The big news for Skylake on the mobile front is that Intel is finally bringing its EDRAM hardware to lower-end, lower-power SKUs. Previously, only a handful of high-end laptop chips with 47W TDPs offered Intel’s Iris Pro graphics solution with its 128MB EDRAM cache. With Skylake, Intel is launching a 64MB variant of its L4, and including the technology on both 15W and 28W chips. Branding is also getting a bit of a shake-up — Skylake processors with Intel Iris Graphics will offer a 64MB L4, while chips with Intel Iris Pro (likely confined to the high-end TDP processors) will have the full 128MB. Intel hasn’t revealed whether Skylake Iris-class GPUs clock their EDRAM at 1.6GHz, like previous iterations of the technology, or if Intel trimmed clock speeds on the L4 cache to cut power consumption.

Skylake-U1

Exactly how much performance the new EDRAM will offer in this thermally and power-constrained environment is still unclear, but extra cache plus Skylake’s new graphics technology should offer significant improvements. Intel’s Iris 540 GPU has 48 EUs, while the Iris 550 has 72 EUs. The lower-end parts, including the desktop chips like the Skylake Core i7-6700K, have 24 EUs.

Core M goes wide

With Broadwell, Intel launched a set of conventional laptop SKUs across the 15W – 45W band and then a new type of low-power SoC, the Core M, for tablets and 2-in-1 devices. Skylake continues this trend, but the Core M family has been rebranded. There are now three levels of hardware — Core m7, m5, and m3. The fastest chip, the Core m7-6Y75, is shown in comparison to the highest-end Broadwell Core M below. We’ve also tossed in a Haswell 11.5W TDP mobile chip for reference.

Skylake, Broadwell, Haswell

Skylake, Broadwell, Haswell

The new Core m7 picks up a bit more clock headroom, slightly faster DDR3 memory, and a higher maximum TDP (7W, compared to 6W).
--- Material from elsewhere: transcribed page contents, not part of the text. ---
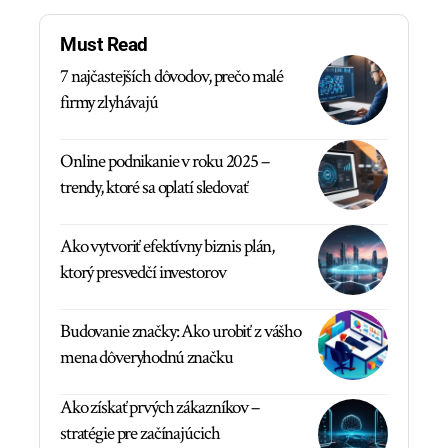
Must Read
7 najčastejších dôvodov, prečo malé
firmy zlyhávajú
Online podnikanie v roku 2025 –
trendy, ktoré sa oplatí sledovať
Ako vytvoriť efektívny biznis plán,
ktorý presvedčí investorov
Budovanie značky: Ako urobiť z vášho
mena dôveryhodnú značku
Ako získať prvých zákazníkov –
stratégie pre začínajúcich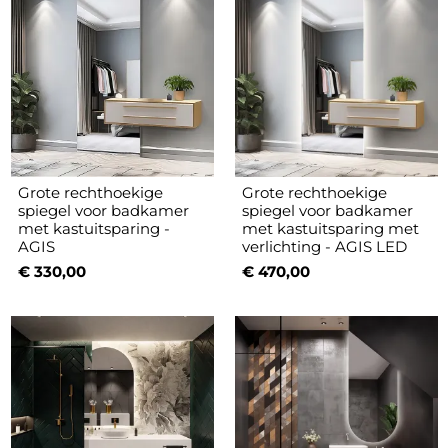
Grote rechthoekige
Grote rechthoekige
spiegel voor badkamer
spiegel voor badkamer
met kastuitsparing -
met kastuitsparing met
AGIS
verlichting - AGIS LED
€ 330,00
€ 470,00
With Core M, we saw rather erratic results from various OEMs, since Intel chose to give its manufacturers more headroom and flexibility to design systems. The end result was that in some cases, Intel’s lowest-end Core M in OEM System A’s hardware outperformed the highest-end Core M from OEM System B. The Skylake Core M is supposedly much smaller than Broadwell’s flavor, which should allow for even tinier motherboards and possibly larger batteries in the same chassis.

What’s interesting about this comparison, however, is how much things have changed in the years since Haswell launched. We can’t compare performance between the three chips without hardware to test, but Intel has introduced significantly faster DDR3 support, faster, more-efficient GPUs, and boosted L3 cache to 4MB, up from 3MB on Haswell (not shown above). 4K support is now standard, even on low-power chip, whereas previous Intel processors in this segment topped out 2560×1600.
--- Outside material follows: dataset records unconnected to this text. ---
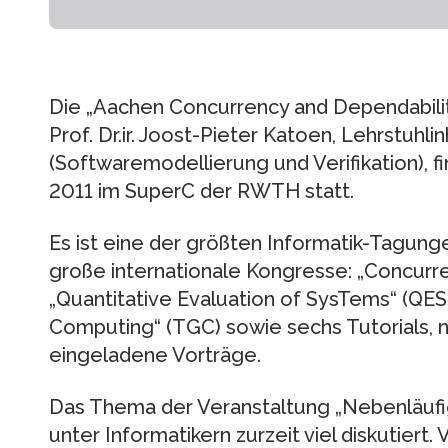
Die „Aachen Concurrency and Dependabilit
Prof. Dr.ir. Joost-Pieter Katoen, Lehrstuhli
(Softwaremodellierung und Verifikation), f
2011 im SuperC der RWTH statt.
Es ist eine der größten Informatik-Tagunge
große internationale Kongresse: „Concur
„Quantitative Evaluation of SysTems“ (QES
Computing“ (TGC) sowie sechs Tutorials, 
eingeladene Vorträge.
Das Thema der Veranstaltung „Nebenläufig
unter Informatikern zurzeit viel diskutiert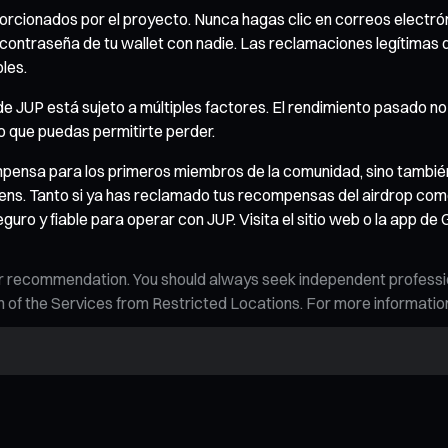
orcionados por el proyecto. Nunca hagas clic en correos electró
 contraseña de tu wallet con nadie. Las reclamaciones legítimas d
les.
e JUP está sujeto a múltiples factores. El rendimiento pasado no
lo que puedas permitirte perder.
ompensa para los primeros miembros de la comunidad, sino tambié
ens. Tanto si ya has reclamado tus recompensas del airdrop como
uro y fiable para operar con JUP. Visita el sitio web o la app d
n, or recommendation. You should always seek independent profess
tion of the Services from Restricted Locations. For more informati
Intel’s entire mobile stack, top-to-bottom, now stretches across multiple TDP brackets, chip sizes, and features, as shown below:

Intel-Mobile

The Y-series is particularly impressive, given that these chips include a “big core” x86 processor. No, they won’t compare well against small ARM cores designed for smartphones, but they’re far smaller than anything Intel was fielding just a few years ago.

Finally, intel has also announced a new version of its Compute Stick, following up on the flavor that launched roughly six months ago. This new Compute Stick will be based on Core M, rather than Atom, which will undoubtedly improve its overall performance. Price and other characteristics, however, remain largely unknown. These aren’t trivial issues — many reviewers reported that the Compute Stick had a tendency to lag, and that wireless radio performance was far from optimal. Adopting Core M may fix some of these performance issues, but we suspect Intel will have to program the chip to its minimum TDP to stay within thermal limits on such a small enclosure.